[RECORDS FOR THE EXERCISE — start]

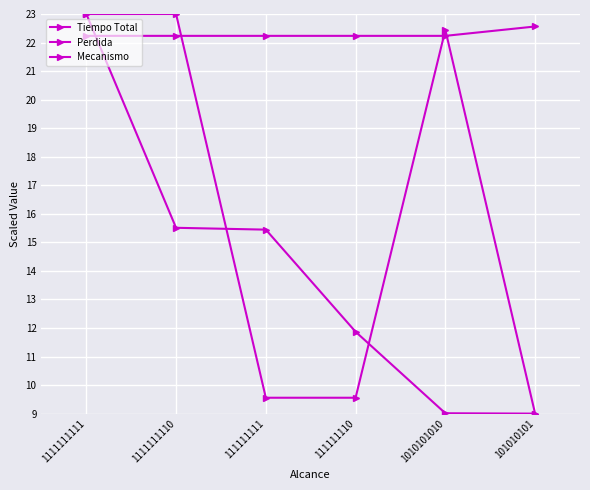

Is the value of Tiempo Total at 101010101 greater than the value of Perdida at 1010101010?

No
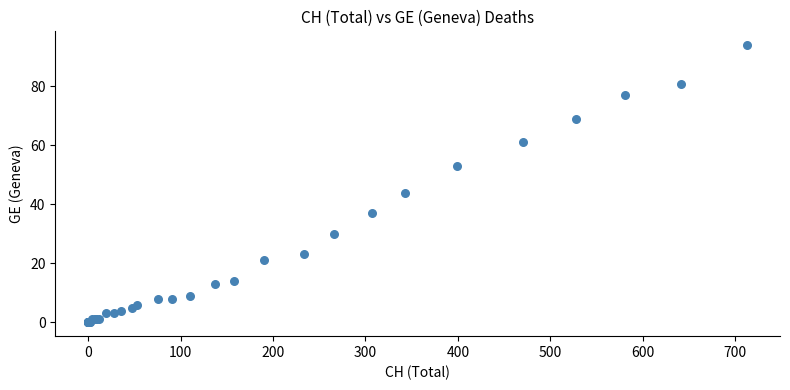

What Y value in the scatter plot is closest to 47?

44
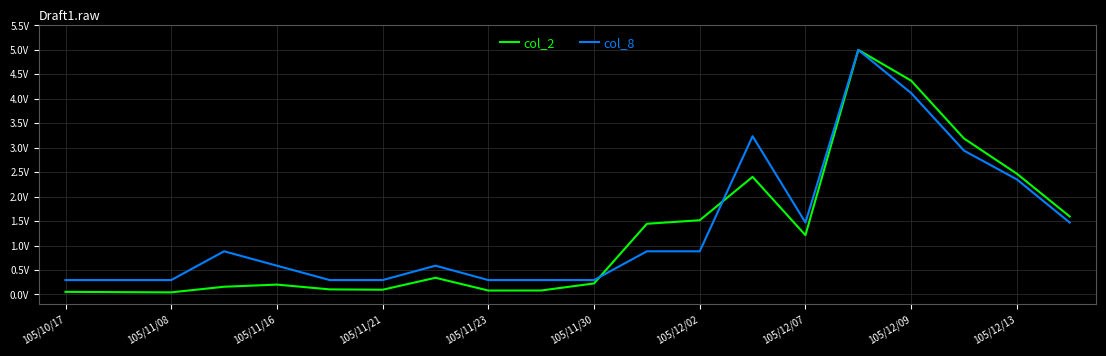

What are all the series names shown in the legend?

col_2, col_8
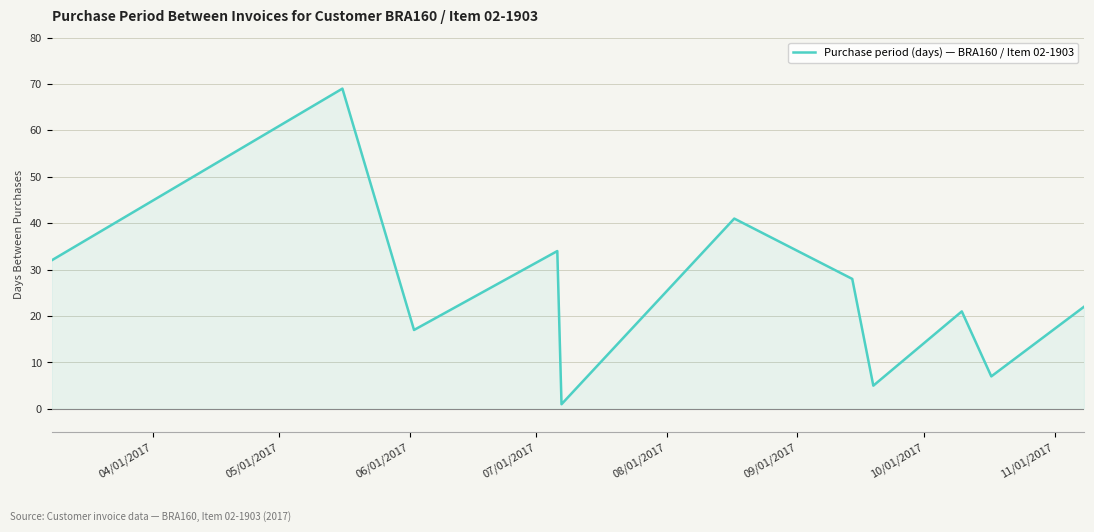

What is the difference between the maximum and minimum values?

68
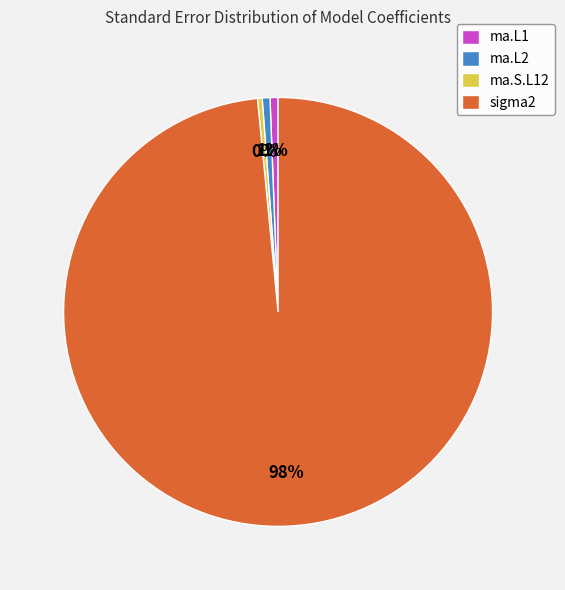

Count the number of slices in the pie.

4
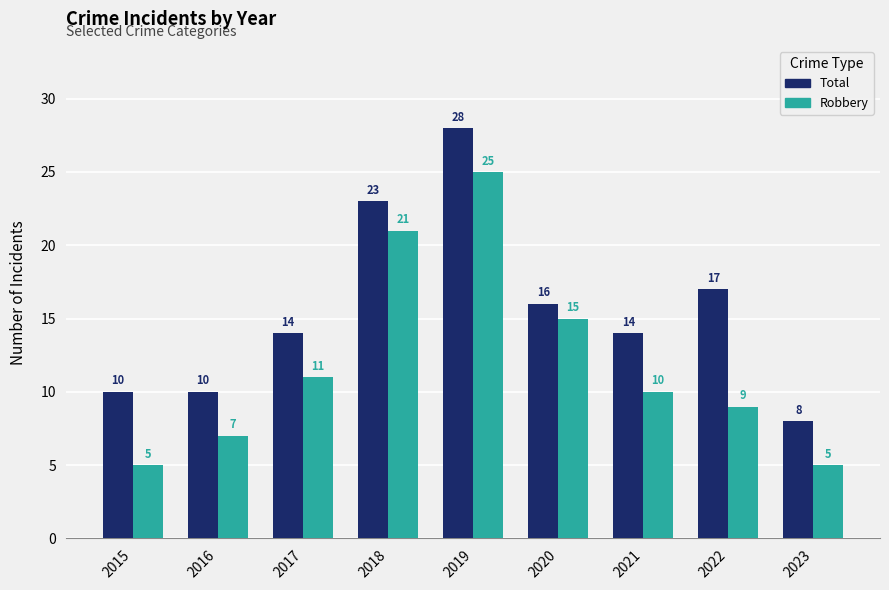

Count the number of categories in the chart.

9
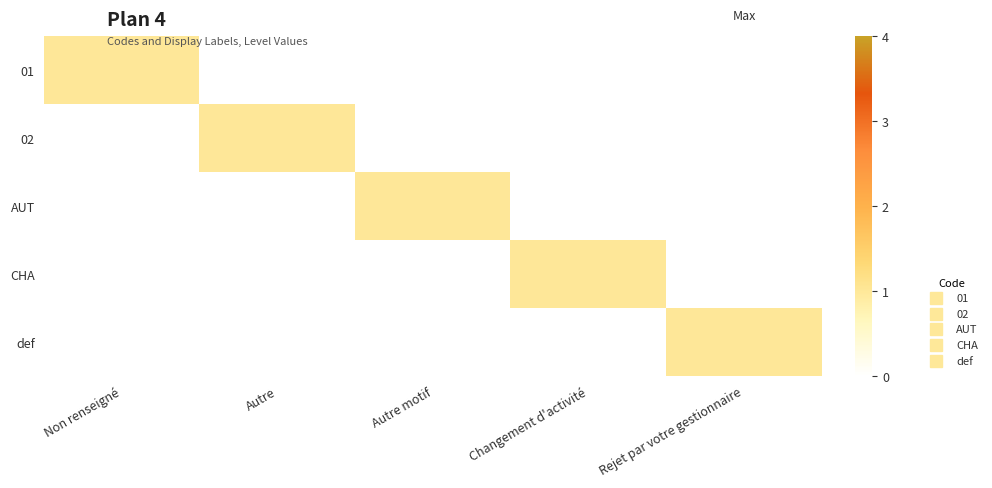

At which category is the sum across all series the highest?

Non renseigné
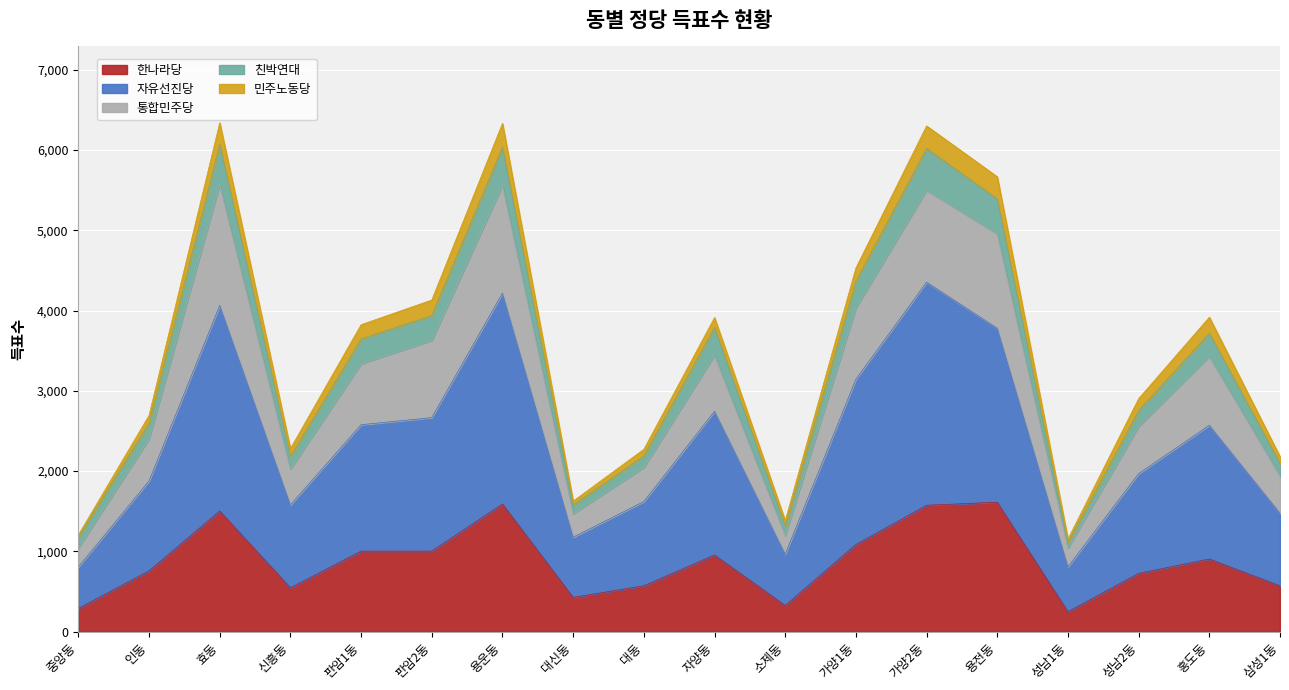

What is the minimum value for 한나라당?

249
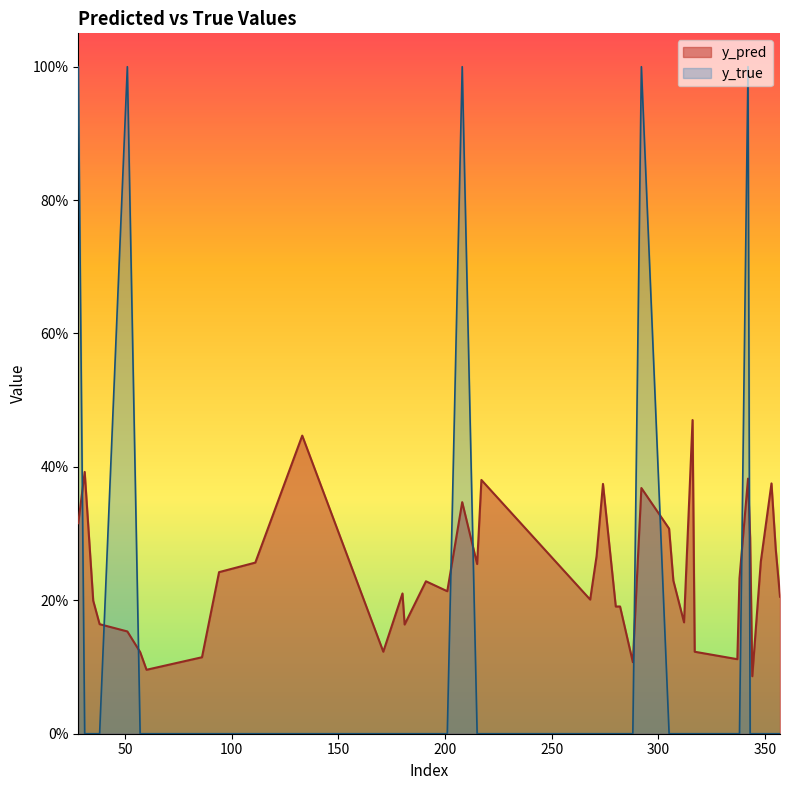

List the labels in order of y_true value, smallest first.

31, 35, 38, 57, 60, 86, 94, 111, 133, 171, 180, 181, 191, 201, 215, 217, 268, 271, 274, 280, 282, 288, 305, 307, 312, 316, 317, 337, 338, 343, 344, 348, 353, 355, 357, 28, 51, 208, 292, 342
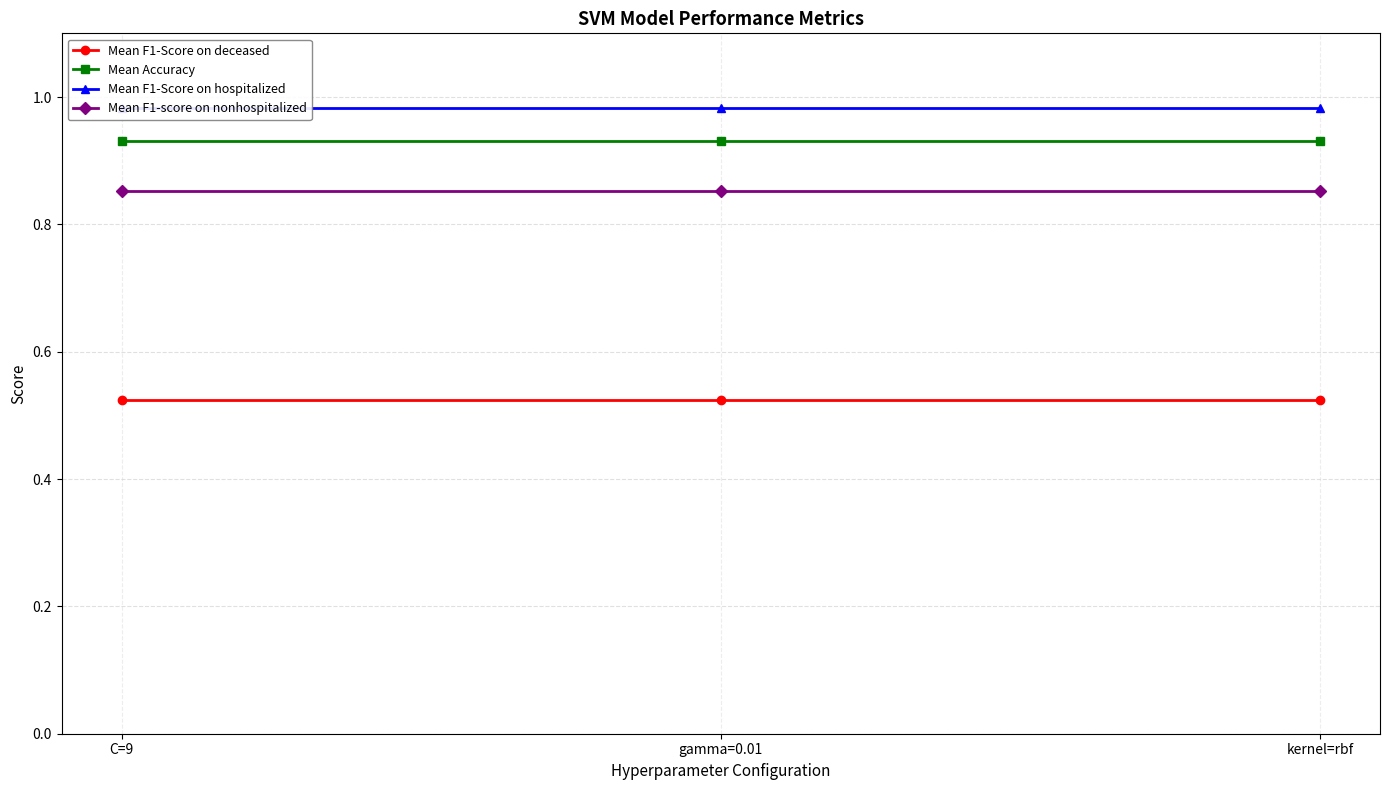

Is the value of Mean Accuracy at kernel=rbf greater than the value of Mean F1-Score on hospitalized at kernel=rbf?

No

[RECORDS FOR THE EXERCISE — finish]

» **AIM OF THE TASK**
State how many lines in the records above contain the string "What", matching case exactly. Give only the number.

» **OUTPUT FOR THIS EXERCISE**
4